Назад Contractile apparatus of smooth muscle cells-
Contractile apparatus of smooth muscle cells

Compared to striated muscle tissue, smooth muscle cells have a less ordered arrangement of actin and myosin filaments. They also do not form sarcomere structures.

Smooth muscle cells inside walls of small bronchus, oesophagus, and small intestine
(TEM image)

The longitudinal section (4,800X) demonstrates that smooth muscle cells are fusiform here, they contain bundles of thin myofilaments; between the muscle cells, there is a fine network of collagen and elastic fibers, which replaces skeletal structures in the muscle stratum. The fibers are produced by the same cells.

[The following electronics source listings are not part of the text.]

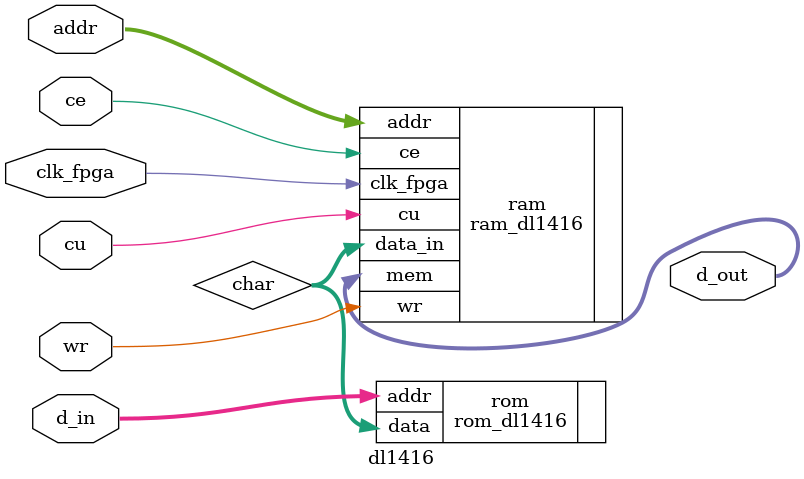
<source format=v>
`timescale 1ns / 1ps


module dl1416(
    input clk_fpga, 
    input [6:0] d_in,
    input [1:0] addr,
    input ce,
    input wr,
    input cu,
    output [63:0] d_out
    );
    
    wire [15:0] char; 
    
    rom_dl1416 rom(.addr(d_in), .data(char));
    
    ram_dl1416 ram(.clk_fpga(clk_fpga), .data_in(char), .addr(addr), .ce(ce), .wr(wr), .cu(cu), .mem(d_out));
        
endmodule

</source>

A larger zooming (30,000X) allows a better, more detailed study of the distribution of contractile elements in the smooth muscle cell cytoplasm. Myofilaments are oriented in different directions, hence contracting cells both shorten and change their shape. Thin actin filaments #1, #2 attach to some cytoplasmic structures with the help of associated proteins, thereby forming dense bodies #1, #2 (an equivalent structure of Z lines of a striated myofibril); they may also attach to certain cell membrane condensations ( dense plaques). Excitation is conducted by the system of caveolae. These are flask-shaped invaginations of sarcolemma. The conducting apparatus alsi involves intracellular membrane vesicles, which are solitary or constituting branched structures; they providing for calcium ion storage and their transfer to contractile filaments.

The walls of internal organs contain smooth muscle cells that operate together as bundles (transverse section, 9,000X). They are functionally linked due to participation of certain clusters containing gap junctions (nexuses) #1, #2, #3, #4. The junctions allow for propagation of depolarization wave from one cell to another.